This Week's Focus: Is there a bubble in European equities?
Tuesday, 19 of May 2015
This week focus
Is there a bubble in European equities?
After the strong rally lived so far this year for European equities, it is appropriate to ask whether equities remains an attractive option. We should remember that share prices and consequently the equity indices follow a market dynamics brought about by supply and demand. This is what we call financial flows and determine that a market will evolve positively or negatively based on net demand for its assets. In the case of the bag, a market rise occurs because buyers flows outweigh sales flows, resulting in rising prices.
The causes rationally explain that a market receive net purchase flows may come from the hand of valuations and expectations. On the latter, expectations of improved corporate earnings, due, for example, to an improvement in consumption or investment or both variables at once and can withstand a rising market because the expected return on investment in the stock market It will be higher than today.
Regarding the valuation of a company or market, we need to calculate the expected return of it and compare it with that of other financial assets or its evolution in historical terms. The relationship between corporate profits, measured in earnings per share, and the stock price is indicated as the ratio PER (Price to Earnings Ratio). A PER of 20 times is equivalent to an expected return of 5% to the current share price, while a 10 PER mean estimated that the return on equity is 10% on the initial investment value.
As stock indices are composed of several different companies shares, weighted by different mechanisms, for example by market capitalization, a PER ratio is calculated similarly to the value of the index but using their individual PER factor weighting.
Over the past 12 years, we have attended two bull markets (2003-2007; 2009-2015) and one of bassist (2007-2009) in the developed equity markets. If checked the PER of the period and examine its evolution, we see the following:
The main European markets except Germany recorded current valuations in terms of P close to their highs. It should be clarified that PER is calculated based on the profit for the last 12 months reported, so if in the coming quarters the company profits increase, the ratio PER decline if stock prices remain constant.
PER high but increased profits
The consensus of analysts expected corporate profits for the IBEX increase by increase by 37% in 2015 and 17.9% for 2016.
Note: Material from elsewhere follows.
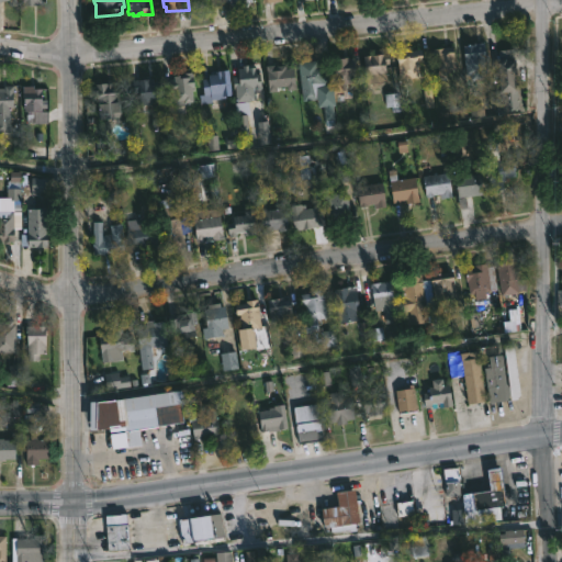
[(210,17),(210,0),(194,0),(195,17),(210,17)]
According to our model of fair value, current levels of IBEX, such are compatible with future earnings growth of 15%. Based on the latest data, corporate profits grew more than 35% in the last 12 months.
However, it should also be noted that in models of fair value involving the free interest rate risk, the sovereign long-term bond, which as mentioned in other reviews is clearly overrated due to the effects of the program debt purchase launched by the ECB.
Opportunity with caution
Thus attending to the basic elements of assessment, our opinion is that the main European stock indexes, including the EuroStoxx 50 selective area are generally expensive in terms of PER, with the exception of Germany which is slightly above its average, but far from maximum.
However, the realization that corporate profits in Europe have been relatively stagnant in recent years and that the conditions exist to expect an increase of the same in the next two years, we improved the evaluation in two years, bringing the multiples PER expected to levels more consistent with historical averages.
For these two reasons, and taking into account conditions on the expansive monetary policy applied by the ECB in the coming months, we believe European equities will remain a profitable asset but its route will always limit valuations reach levels close to highs or if expectations of improved profits are disappointed. In any case we do not appreciate any symptoms of a bubble.